From geocoded data to space-based remote sensing, geospatial technology is exploding. But with these technological developments, ethical questions are bound to arise.
“All of us use this technology on a daily basis—be it to find a location using our phones, analyze data in our jobs, or better understand leading headlines in the media,” said Dr. John Konarski, chief executive officer of the American Geographical Society (AGS), in a press release. “Our use of this technology and data raises serious ethical questions—privacy, ownership of data, use of data—this list is long and growing.”
To address ethical concerns in the use of geospatial tools and technology, AGS launched EthicalGEO, an initiative endorsed by the Omidyar Network, a global network of innovators, investors, and organizations committed to addressing the most critical economic, technological, and societal issues of today. Seven individuals were awarded a one-year, $7,500 fellowship to advance and amplify their ideas.
“We are very pleased to have this first group of EthicalGEO Fellows lead the way to help us make better decisions as we rely more and more on geospatial tools and data to live our lives,” Konarski said.
Among the ideas being explored is how location data and geospatial technology can be used for social justice, and how to empower people to take control of their data to improve their communities.
A Geoprivacy Toolbox for Educators
Dr. Dara Seidl discusses Geoprivacy in this video and explores who is collecting location data, for what uses, and by what means. Credit: AGS & Dr. Dara Seidl
Dr. Dara Seidl, an independent researcher and recent Ph.D. graduate from San Diego University-UC Santa Barbara, proposed a Geoprivacy video toolbox for educators.
“I am absolutely thrilled to be a part of a group promoting and participating in the ethical use of geospatial technology,” Seidl said.
The video toolbox aims to improve the ethical landscape in the geospatial arena by helping to build a base level of Geoprivacy education among high school and college students. It acts as a springboard for discussion of privacy issues related to modern location-capture technologies.

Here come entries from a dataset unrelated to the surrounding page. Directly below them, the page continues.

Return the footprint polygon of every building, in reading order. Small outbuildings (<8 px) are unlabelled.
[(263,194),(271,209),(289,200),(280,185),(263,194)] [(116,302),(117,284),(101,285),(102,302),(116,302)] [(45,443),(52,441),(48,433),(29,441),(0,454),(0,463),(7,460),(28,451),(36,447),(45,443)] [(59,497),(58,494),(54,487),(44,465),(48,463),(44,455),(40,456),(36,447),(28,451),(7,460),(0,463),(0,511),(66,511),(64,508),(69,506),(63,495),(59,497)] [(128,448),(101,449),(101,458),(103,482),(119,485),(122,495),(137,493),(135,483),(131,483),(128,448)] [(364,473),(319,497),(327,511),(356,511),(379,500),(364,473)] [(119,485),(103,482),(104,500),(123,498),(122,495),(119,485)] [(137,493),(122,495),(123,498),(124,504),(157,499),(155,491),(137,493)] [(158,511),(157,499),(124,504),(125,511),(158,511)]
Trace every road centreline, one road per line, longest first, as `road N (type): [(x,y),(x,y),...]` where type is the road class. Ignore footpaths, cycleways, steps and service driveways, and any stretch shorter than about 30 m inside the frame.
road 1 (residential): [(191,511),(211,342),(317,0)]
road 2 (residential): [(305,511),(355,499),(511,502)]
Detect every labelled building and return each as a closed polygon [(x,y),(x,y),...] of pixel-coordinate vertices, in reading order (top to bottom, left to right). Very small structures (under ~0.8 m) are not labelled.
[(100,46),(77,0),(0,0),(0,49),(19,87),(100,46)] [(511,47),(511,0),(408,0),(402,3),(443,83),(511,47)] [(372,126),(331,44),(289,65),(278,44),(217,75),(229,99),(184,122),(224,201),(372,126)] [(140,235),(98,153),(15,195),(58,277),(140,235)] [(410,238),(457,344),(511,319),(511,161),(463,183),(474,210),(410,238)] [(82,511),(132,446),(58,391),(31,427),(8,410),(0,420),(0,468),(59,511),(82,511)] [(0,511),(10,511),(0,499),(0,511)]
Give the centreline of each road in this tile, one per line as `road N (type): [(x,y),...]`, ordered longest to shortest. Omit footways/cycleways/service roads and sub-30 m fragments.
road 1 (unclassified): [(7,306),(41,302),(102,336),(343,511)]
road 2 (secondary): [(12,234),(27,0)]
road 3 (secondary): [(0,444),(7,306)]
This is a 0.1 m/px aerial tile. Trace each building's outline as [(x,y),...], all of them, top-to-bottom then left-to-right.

“The toolbox equips students with the critical thinking skills to recognize what constitutes ethical collection and use of location data, as well as the consequences of unchecked personal location sharing,” Seidl said. “These skills, as part of broader ethical geography training, help to build a more privacy-aware geospatial workforce.”

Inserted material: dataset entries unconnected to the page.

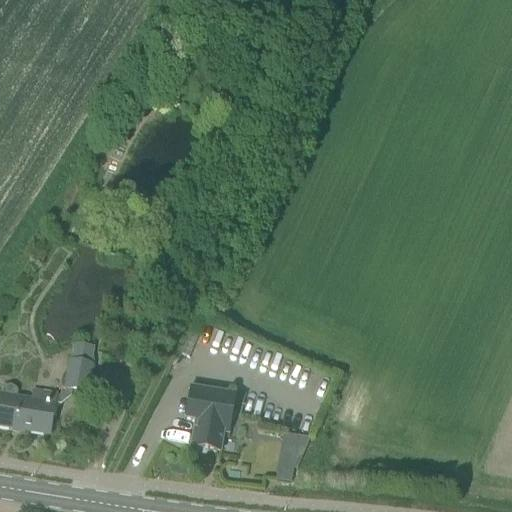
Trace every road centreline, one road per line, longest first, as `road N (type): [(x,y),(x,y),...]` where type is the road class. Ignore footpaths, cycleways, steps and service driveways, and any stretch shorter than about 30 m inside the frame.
road 1 (track): [(102,506),(112,470),(349,0)]
road 2 (secondary): [(142,511),(0,489)]
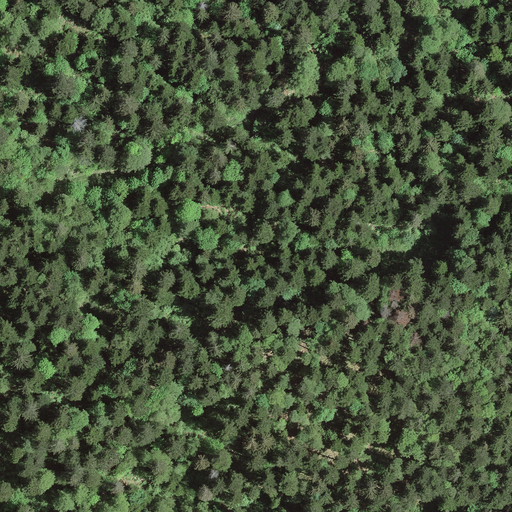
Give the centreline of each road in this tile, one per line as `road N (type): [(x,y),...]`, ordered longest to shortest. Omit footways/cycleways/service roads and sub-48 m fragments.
road 1 (track): [(511,235),(154,360),(0,446)]
road 2 (track): [(0,218),(353,81),(507,0)]
road 3 (track): [(407,276),(496,143),(511,96)]
road 4 (track): [(288,107),(387,0)]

Rev. Michael Rozier researches to what degree we consider our location-connected data as part of our self-identity. Credit: AGS & Rev. Michael Rozier
Rev. Michael Rozier, assistant professor at the Department of Health Management and Policy at St. Louis University, proposed to conduct surveys to consider to what degree location-connected data is part of our self-identity.
Rozier’s survey aims to gather public opinion on the use and misuse of geolocation data that reveals information about our health and health behaviors.
“The survey will help explain what kind of health-related location data people believe is most private and should be most protected,” Rozier said.
In an era of persistent data collection, he explained, we need a public conversation that is informed both by technology—asking what can be done—and by ethics— asking what should be done.
Mapping For All
Erica Hagen shares how her work is engaging vulnerable communities with location data and mapping. Credit: AGS & Erica Hagen
Erica Hagen, co-founder and board member of Map Kibera Trust, proposed to create and publish ethical mapping guidelines focused on communities who traditionally have limited access to maps and mapping tools.
Guidelines will include discussions with several experts living in and working with digital mapping in low income countries, informal settlements, remote rural areas, refugee camps, and others often left out of mapping exercises, in which resulting maps are the source for key decision-making and planning, according to Hagen.
“Open maps and mapmaking processes are not accessible by those who are perhaps most affected by what is revealed by those tools,” Hagen said. “It is very important that we do not leave people out of the new revolution in data, technology, and geographic tools, which is making those tools accessible widely, but not reaching the ‘last mile’ of users so they can benefit themselves.”